-- Opening Marker --

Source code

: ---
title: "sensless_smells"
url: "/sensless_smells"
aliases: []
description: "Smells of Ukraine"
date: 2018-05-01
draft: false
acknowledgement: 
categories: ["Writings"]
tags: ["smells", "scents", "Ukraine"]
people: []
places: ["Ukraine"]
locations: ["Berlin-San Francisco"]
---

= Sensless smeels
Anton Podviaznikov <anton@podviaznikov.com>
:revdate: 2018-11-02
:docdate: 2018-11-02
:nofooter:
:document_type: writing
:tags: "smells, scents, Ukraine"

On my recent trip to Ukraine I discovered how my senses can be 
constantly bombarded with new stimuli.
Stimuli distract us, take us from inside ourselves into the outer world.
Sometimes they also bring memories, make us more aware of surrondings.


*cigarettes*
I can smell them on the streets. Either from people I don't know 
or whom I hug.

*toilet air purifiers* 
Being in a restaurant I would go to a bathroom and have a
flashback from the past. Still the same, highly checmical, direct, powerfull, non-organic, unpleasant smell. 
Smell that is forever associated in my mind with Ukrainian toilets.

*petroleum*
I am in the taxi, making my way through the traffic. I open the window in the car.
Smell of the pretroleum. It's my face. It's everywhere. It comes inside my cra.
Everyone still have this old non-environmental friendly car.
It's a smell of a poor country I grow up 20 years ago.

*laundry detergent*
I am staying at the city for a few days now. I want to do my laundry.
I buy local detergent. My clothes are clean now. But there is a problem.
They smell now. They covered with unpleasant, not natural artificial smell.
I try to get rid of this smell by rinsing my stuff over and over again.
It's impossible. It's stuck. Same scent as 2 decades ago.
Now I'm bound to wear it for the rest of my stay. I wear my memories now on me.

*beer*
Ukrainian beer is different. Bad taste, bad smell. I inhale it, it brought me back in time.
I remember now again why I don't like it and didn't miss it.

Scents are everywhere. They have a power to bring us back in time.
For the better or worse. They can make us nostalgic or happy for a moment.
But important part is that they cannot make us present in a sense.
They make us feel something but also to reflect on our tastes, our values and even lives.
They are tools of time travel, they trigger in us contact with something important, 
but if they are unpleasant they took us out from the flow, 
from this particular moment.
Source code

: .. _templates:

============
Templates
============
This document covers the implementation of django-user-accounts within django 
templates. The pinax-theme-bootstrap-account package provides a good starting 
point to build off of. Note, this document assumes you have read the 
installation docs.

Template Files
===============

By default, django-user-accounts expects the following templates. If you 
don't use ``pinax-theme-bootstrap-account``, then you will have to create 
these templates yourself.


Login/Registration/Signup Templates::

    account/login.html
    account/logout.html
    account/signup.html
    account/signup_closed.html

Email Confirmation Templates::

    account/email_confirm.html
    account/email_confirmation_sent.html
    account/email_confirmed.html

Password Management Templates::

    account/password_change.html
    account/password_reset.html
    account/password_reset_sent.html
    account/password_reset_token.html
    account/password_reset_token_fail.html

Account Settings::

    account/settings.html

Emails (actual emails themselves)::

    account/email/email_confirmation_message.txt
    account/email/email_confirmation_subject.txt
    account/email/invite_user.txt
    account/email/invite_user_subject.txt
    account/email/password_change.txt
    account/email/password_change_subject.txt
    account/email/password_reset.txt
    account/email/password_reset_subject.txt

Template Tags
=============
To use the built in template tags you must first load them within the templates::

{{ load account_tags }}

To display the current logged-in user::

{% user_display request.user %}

-- Closing Marker --

Write out all the material exactly.

Answer box =>
Source code

: ---
title: "sensless_smells"
url: "/sensless_smells"
aliases: []
description: "Smells of Ukraine"
date: 2018-05-01
draft: false
acknowledgement: 
categories: ["Writings"]
tags: ["smells", "scents", "Ukraine"]
people: []
places: ["Ukraine"]
locations: ["Berlin-San Francisco"]
---

= Sensless smeels
Anton Podviaznikov <anton@podviaznikov.com>
:revdate: 2018-11-02
:docdate: 2018-11-02
:nofooter:
:document_type: writing
:tags: "smells, scents, Ukraine"

On my recent trip to Ukraine I discovered how my senses can be 
constantly bombarded with new stimuli.
Stimuli distract us, take us from inside ourselves into the outer world.
Sometimes they also bring memories, make us more aware of surrondings.


*cigarettes*
I can smell them on the streets. Either from people I don't know 
or whom I hug.

*toilet air purifiers* 
Being in a restaurant I would go to a bathroom and have a
flashback from the past. Still the same, highly checmical, direct, powerfull, non-organic, unpleasant smell. 
Smell that is forever associated in my mind with Ukrainian toilets.

*petroleum*
I am in the taxi, making my way through the traffic. I open the window in the car.
Smell of the pretroleum. It's my face. It's everywhere. It comes inside my cra.
Everyone still have this old non-environmental friendly car.
It's a smell of a poor country I grow up 20 years ago.

*laundry detergent*
I am staying at the city for a few days now. I want to do my laundry.
I buy local detergent. My clothes are clean now. But there is a problem.
They smell now. They covered with unpleasant, not natural artificial smell.
I try to get rid of this smell by rinsing my stuff over and over again.
It's impossible. It's stuck. Same scent as 2 decades ago.
Now I'm bound to wear it for the rest of my stay. I wear my memories now on me.

*beer*
Ukrainian beer is different. Bad taste, bad smell. I inhale it, it brought me back in time.
I remember now again why I don't like it and didn't miss it.

Scents are everywhere. They have a power to bring us back in time.
For the better or worse. They can make us nostalgic or happy for a moment.
But important part is that they cannot make us present in a sense.
They make us feel something but also to reflect on our tastes, our values and even lives.
They are tools of time travel, they trigger in us contact with something important, 
but if they are unpleasant they took us out from the flow, 
from this particular moment.
Source code

: .. _templates:

============
Templates
============
This document covers the implementation of django-user-accounts within django 
templates. The pinax-theme-bootstrap-account package provides a good starting 
point to build off of. Note, this document assumes you have read the 
installation docs.

Template Files
===============

By default, django-user-accounts expects the following templates. If you 
don't use ``pinax-theme-bootstrap-account``, then you will have to create 
these templates yourself.


Login/Registration/Signup Templates::

    account/login.html
    account/logout.html
    account/signup.html
    account/signup_closed.html

Email Confirmation Templates::

    account/email_confirm.html
    account/email_confirmation_sent.html
    account/email_confirmed.html

Password Management Templates::

    account/password_change.html
    account/password_reset.html
    account/password_reset_sent.html
    account/password_reset_token.html
    account/password_reset_token_fail.html

Account Settings::

    account/settings.html

Emails (actual emails themselves)::

    account/email/email_confirmation_message.txt
    account/email/email_confirmation_subject.txt
    account/email/invite_user.txt
    account/email/invite_user_subject.txt
    account/email/password_change.txt
    account/email/password_change_subject.txt
    account/email/password_reset.txt
    account/email/password_reset_subject.txt

Template Tags
=============
To use the built in template tags you must first load them within the templates::

{{ load account_tags }}

To display the current logged-in user::

{% user_display request.user %}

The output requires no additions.